■ **RECORDS SHOWN**:
------------------------------------------------------------

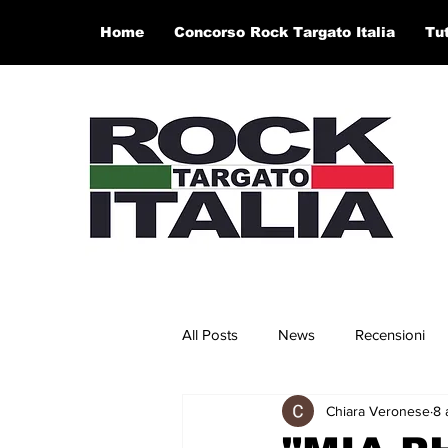
Home
Concorso Rock Targato Italia
Tu
All Posts
News
Recensioni
Chiara Veronese
8 
Concerti e Video
Artisti in 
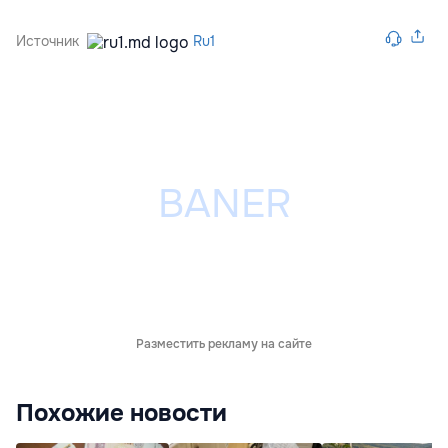
Источник
Ru1
Разместить рекламу на сайте
Похожие новости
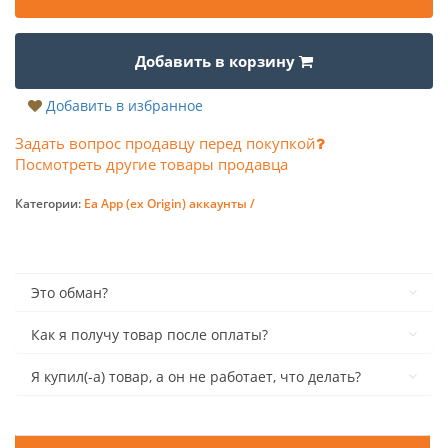
Добавить в корзину
Добавить в избранное
Задать вопрос продавцу перед покупкой
Посмотреть другие товары продавца
Категории:
Ea App (ex Origin) аккаунты /
Это обман?
Как я получу товар после оплаты?
Я купил(-а) товар, а он не работает, что делать?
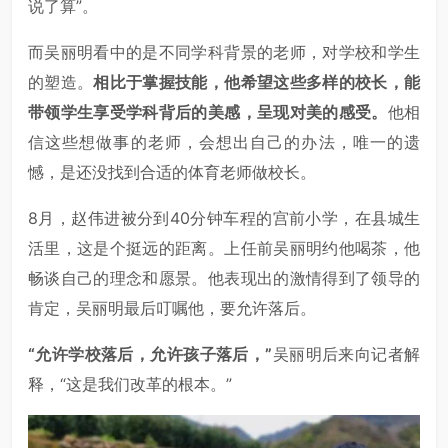
说了算”。
而吴丽明看中的是不同学科背景的老师，对学校和学生
的塑造。
相比于掌握技能，他希望这些多样的校长，能
带领学生享受学科背后的美感，呈现对美的感受。
他相
信这些想做事的老师，会想出自己的办法，唯一的遗
憾，是还没找到合适的体育老师做校长。
8月，赵伟进被分到40分钟车程的宫前小学，在县城生
活里，这是个挺远的距离。上任前吴丽明约他喝茶，他
畅谈自己的理念和愿景。他表现出的激情得到了领导的
肯定，吴丽明最后叮嘱他，要允许落后。
“允许学校落后，允许孩子落后，”
吴丽明后来向记者解
释，“这是我们改革的根本。”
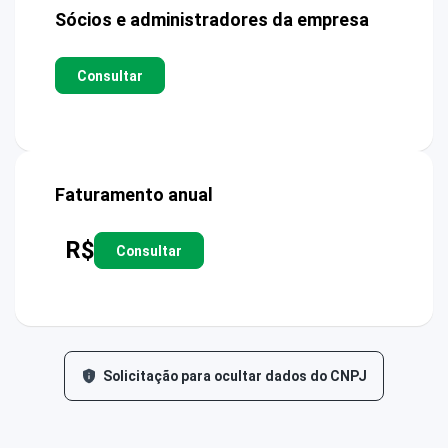
Sócios e administradores da empresa
Consultar
Faturamento anual
R$
Consultar
Solicitação para ocultar dados do CNPJ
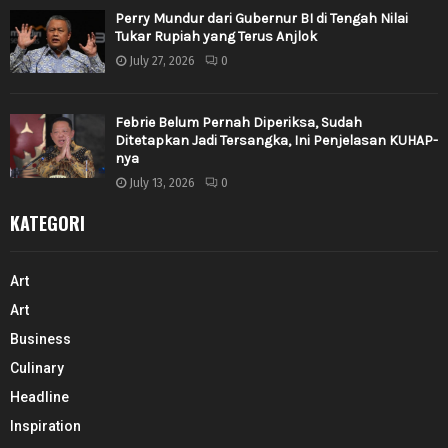
Perry Mundur dari Gubernur BI di Tengah Nilai
Tukar Rupiah yang Terus Anjlok
July 27, 2026
0
Febrie Belum Pernah Diperiksa, Sudah
Ditetapkan Jadi Tersangka, Ini Penjelasan KUHAP-
nya
July 13, 2026
0
KATEGORI
Art
Art
Business
Culinary
Headline
Inspiration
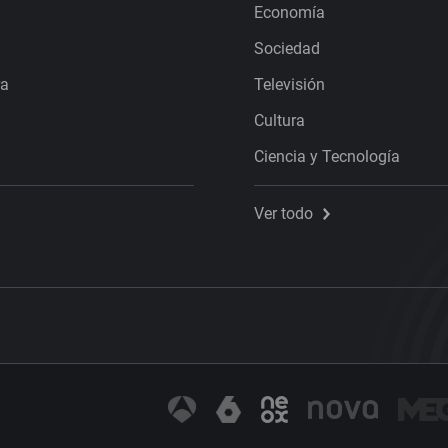
Economía
Sociedad
ra
Televisión
Cultura
Ciencia y Tecnología
Ver todo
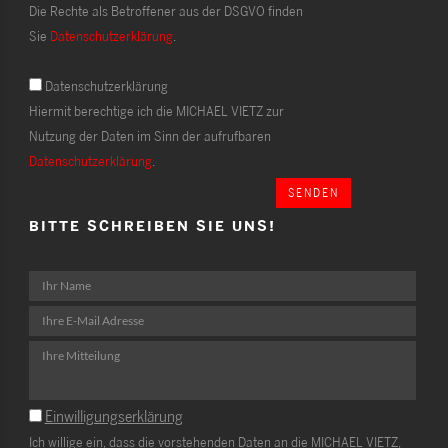
Die Rechte als Betroffener aus der DSGVO finden
Sie
Datenschutzerklärung
.
Datenschutzerklärung
Hiermit berechtige ich die MICHAEL VIETZ zur
Nutzung der Daten im Sinn der aufrufbaren
Datenschutzerklärung
.
SENDEN
BITTE SCHREIBEN SIE UNS!
Einwilligungserklärung
Ich willige ein, dass die vorstehenden Daten an die MICHAEL VIETZ,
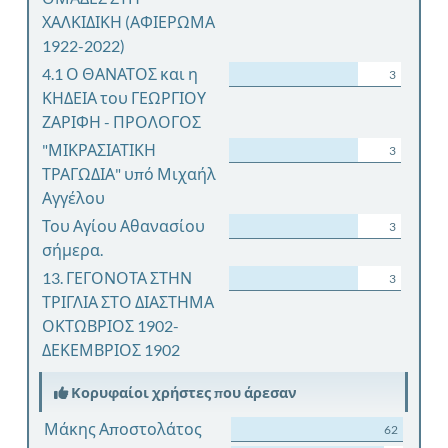
ΧΑΛΚΙΔΙΚΗ (ΑΦΙΕΡΩΜΑ
1922-2022)
4.1 Ο ΘΑΝΑΤΟΣ και η
3
ΚΗΔΕΙΑ του ΓΕΩΡΓΙΟΥ
ΖΑΡΙΦΗ - ΠΡΟΛΟΓΟΣ
"ΜΙΚΡΑΣΙΑΤΙΚΗ
3
ΤΡΑΓΩΔΙΑ" υπό Μιχαήλ
Αγγέλου
Του Αγίου Αθανασίου
3
σήμερα.
13. ΓΕΓΟΝΟΤΑ ΣΤΗΝ
3
ΤΡΙΓΛΙΑ ΣΤΟ ΔΙΑΣΤΗΜΑ
ΟΚΤΩΒΡΙΟΣ 1902-
ΔΕΚΕΜΒΡΙΟΣ 1902
Κορυφαίοι χρήστες που άρεσαν
Μάκης Αποστολάτος
62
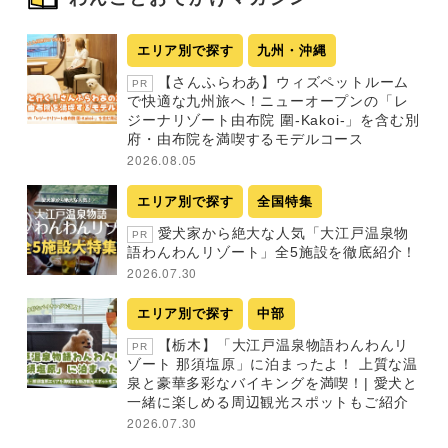
エリア別で探す
九州・沖縄
【さんふらわあ】ウィズペットルーム
PR
で快適な九州旅へ！ニューオープンの「レ
ジーナリゾート由布院 圍-Kakoi-」を含む別
府・由布院を満喫するモデルコース
2026.08.05
エリア別で探す
全国特集
愛犬家から絶大な人気「大江戸温泉物
PR
語わんわんリゾート」全5施設を徹底紹介！
2026.07.30
エリア別で探す
中部
【栃木】「大江戸温泉物語わんわんリ
PR
ゾート 那須塩原」に泊まったよ！ 上質な温
泉と豪華多彩なバイキングを満喫！| 愛犬と
一緒に楽しめる周辺観光スポットもご紹介
2026.07.30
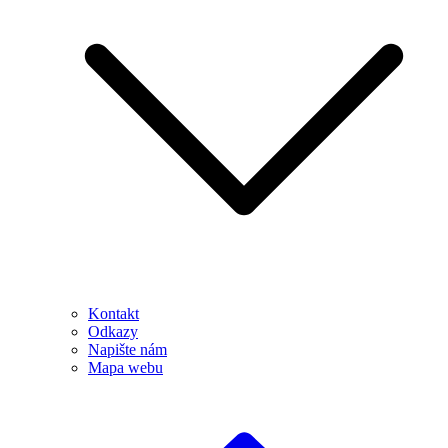
Kontakt
Odkazy
Napište nám
Mapa webu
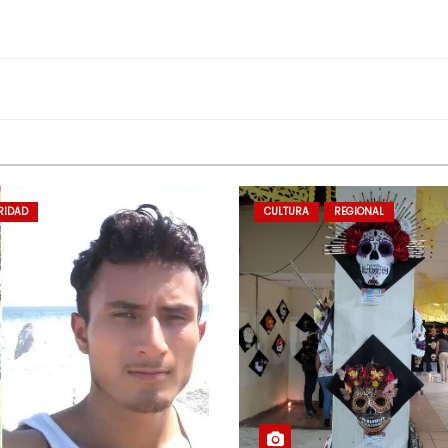
RIDAD
CULTURA
REGIONAL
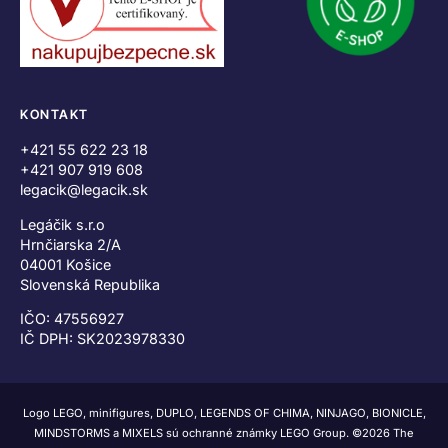
KONTAKT
+421 55 622 23 18
+421 907 919 608
legacik@legacik.sk
Legáčik s.r.o
Hrnčiarska 2/A
04001 Košice
Slovenská Republika
IČO: 47556927
IČ DPH: SK2023978330
Logo LEGO, minifigures, DUPLO, LEGENDS OF CHIMA, NINJAGO, BIONICLE,
MINDSTORMS a MIXELS sú ochranné známky LEGO Group. ©2026 The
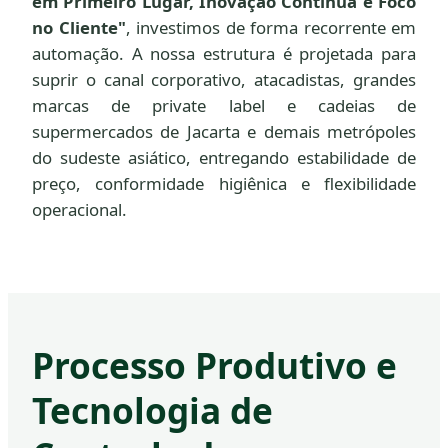
em Primeiro Lugar, Inovação Contínua e Foco
no Cliente"
, investimos de forma recorrente em
automação. A nossa estrutura é projetada para
suprir o canal corporativo, atacadistas, grandes
marcas de private label e cadeias de
supermercados de Jacarta e demais metrópoles
do sudeste asiático, entregando estabilidade de
preço, conformidade higiênica e flexibilidade
operacional.
Processo Produtivo e
Tecnologia de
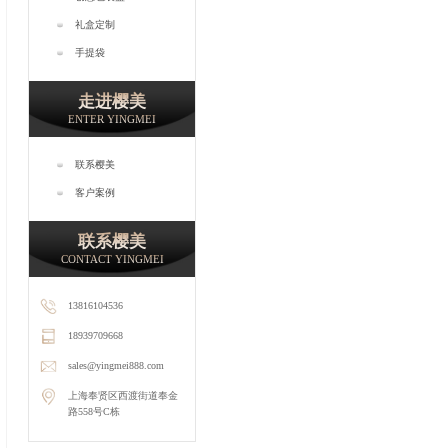
礼盒定制
手提袋
走进樱美
ENTER YINGMEI
联系樱美
客户案例
联系樱美
CONTACT YINGMEI
13816104536
18939709668
sales@yingmei888.com
上海奉贤区西渡街道奉金
路558号C栋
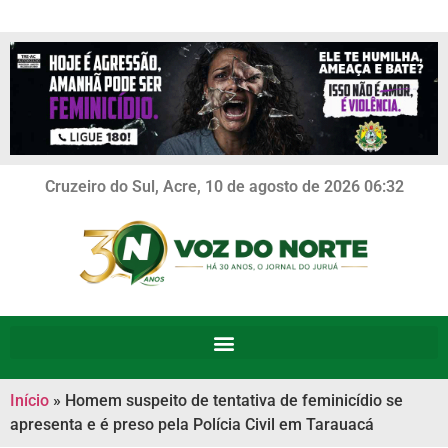
Cruzeiro do Sul, Acre, 10 de agosto de 2026 06:32
Início
»
Homem suspeito de tentativa de feminicídio se
apresenta e é preso pela Polícia Civil em Tarauacá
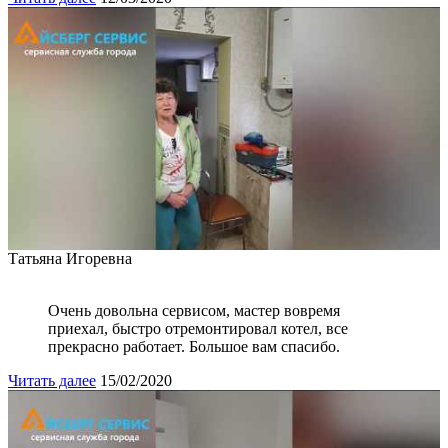
Татьяна Игоревна
Очень довольна сервисом, мастер вовремя
приехал, быстро отремонтировал котел, все
прекрасно работает. Большое вам спасибо.
Читать далее
15/02/2020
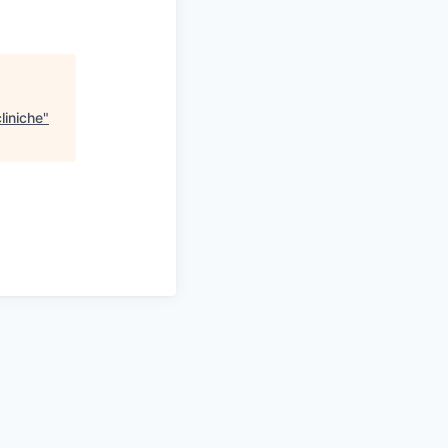
liniche
"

------------------------------------------------------------

■ **WHAT YOU ARE ASKED TO DO**:
Every line above should be duplicated exactly; the pictures are to be left out.

■ **ANSWER FOR THIS EXERCISE**:
Home
Concorso Rock Targato Italia
Tu
All Posts
News
Recensioni
Chiara Veronese
8 
Concerti e Video
Artisti in 
Источник
Ru1
Разместить рекламу на сайте
Похожие новости
Добавить в корзину
Добавить в избранное
Задать вопрос продавцу перед покупкой
Посмотреть другие товары продавца
Категории:
Ea App (ex Origin) аккаунты /
Это обман?
Как я получу товар после оплаты?
Я купил(-а) товар, а он не работает, что делать?
说了算”。
而吴丽明看中的是不同学科背景的老师，对学校和学生
的塑造。
相比于掌握技能，他希望这些多样的校长，能
带领学生享受学科背后的美感，呈现对美的感受。
他相
信这些想做事的老师，会想出自己的办法，唯一的遗
憾，是还没找到合适的体育老师做校长。
8月，赵伟进被分到40分钟车程的宫前小学，在县城生
活里，这是个挺远的距离。上任前吴丽明约他喝茶，他
畅谈自己的理念和愿景。他表现出的激情得到了领导的
肯定，吴丽明最后叮嘱他，要允许落后。
“允许学校落后，允许孩子落后，”
吴丽明后来向记者解
释，“这是我们改革的根本。”
Sócios e administradores da empresa
Consultar
Faturamento anual
R$
Consultar
Solicitação para ocultar dados do CNPJ
Perry Mundur dari Gubernur BI di Tengah Nilai
Tukar Rupiah yang Terus Anjlok
July 27, 2026
0
Febrie Belum Pernah Diperiksa, Sudah
Ditetapkan Jadi Tersangka, Ini Penjelasan KUHAP-
nya
July 13, 2026
0
KATEGORI
Art
Art
Business
Culinary
Headline
Inspiration
Economía
Sociedad
ra
Televisión
Cultura
Ciencia y Tecnología
Ver todo
Die Rechte als Betroffener aus der DSGVO finden
Sie
Datenschutzerklärung
.
Datenschutzerklärung
Hiermit berechtige ich die MICHAEL VIETZ zur
Nutzung der Daten im Sinn der aufrufbaren
Datenschutzerklärung
.
SENDEN
BITTE SCHREIBEN SIE UNS!
Einwilligungserklärung
Ich willige ein, dass die vorstehenden Daten an die MICHAEL VIETZ,
ΧΑΛΚΙΔΙΚΗ (ΑΦΙΕΡΩΜΑ
1922-2022)
4.1 Ο ΘΑΝΑΤΟΣ και η
3
ΚΗΔΕΙΑ του ΓΕΩΡΓΙΟΥ
ΖΑΡΙΦΗ - ΠΡΟΛΟΓΟΣ
"ΜΙΚΡΑΣΙΑΤΙΚΗ
3
ΤΡΑΓΩΔΙΑ" υπό Μιχαήλ
Αγγέλου
Του Αγίου Αθανασίου
3
σήμερα.
13. ΓΕΓΟΝΟΤΑ ΣΤΗΝ
3
ΤΡΙΓΛΙΑ ΣΤΟ ΔΙΑΣΤΗΜΑ
ΟΚΤΩΒΡΙΟΣ 1902-
ΔΕΚΕΜΒΡΙΟΣ 1902
Κορυφαίοι χρήστες που άρεσαν
Μάκης Αποστολάτος
62
エリア別で探す
九州・沖縄
【さんふらわあ】ウィズペットルーム
PR
で快適な九州旅へ！ニューオープンの「レ
ジーナリゾート由布院 圍-Kakoi-」を含む別
府・由布院を満喫するモデルコース
2026.08.05
エリア別で探す
全国特集
愛犬家から絶大な人気「大江戸温泉物
PR
語わんわんリゾート」全5施設を徹底紹介！
2026.07.30
エリア別で探す
中部
【栃木】「大江戸温泉物語わんわんリ
PR
ゾート 那須塩原」に泊まったよ！ 上質な温
泉と豪華多彩なバイキングを満喫！| 愛犬と
一緒に楽しめる周辺観光スポットもご紹介
2026.07.30
Kontakt
Odkazy
Napište nám
Mapa webu
RIDAD
CULTURA
REGIONAL
KONTAKT
+421 55 622 23 18
+421 907 919 608
legacik@legacik.sk
Legáčik s.r.o
Hrnčiarska 2/A
04001 Košice
Slovenská Republika
IČO: 47556927
IČ DPH: SK2023978330
Logo LEGO, minifigures, DUPLO, LEGENDS OF CHIMA, NINJAGO, BIONICLE,
MINDSTORMS a MIXELS sú ochranné známky LEGO Group. ©2026 The
em Primeiro Lugar, Inovação Contínua e Foco
no Cliente"
, investimos de forma recorrente em
automação. A nossa estrutura é projetada para
suprir o canal corporativo, atacadistas, grandes
marcas de private label e cadeias de
supermercados de Jacarta e demais metrópoles
do sudeste asiático, entregando estabilidade de
preço, conformidade higiênica e flexibilidade
operacional.
Processo Produtivo e
Tecnologia de
礼盒定制
手提袋
走进樱美
ENTER YINGMEI
联系樱美
客户案例
联系樱美
CONTACT YINGMEI
13816104536
18939709668
sales@yingmei888.com
上海奉贤区西渡街道奉金
路558号C栋
Cruzeiro do Sul, Acre, 10 de agosto de 2026 06:32
Início
»
Homem suspeito de tentativa de feminicídio se
apresenta e é preso pela Polícia Civil em Tarauacá
Татьяна Игоревна
Очень довольна сервисом, мастер вовремя
приехал, быстро отремонтировал котел, все
прекрасно работает. Большое вам спасибо.
Читать далее
15/02/2020
liniche
"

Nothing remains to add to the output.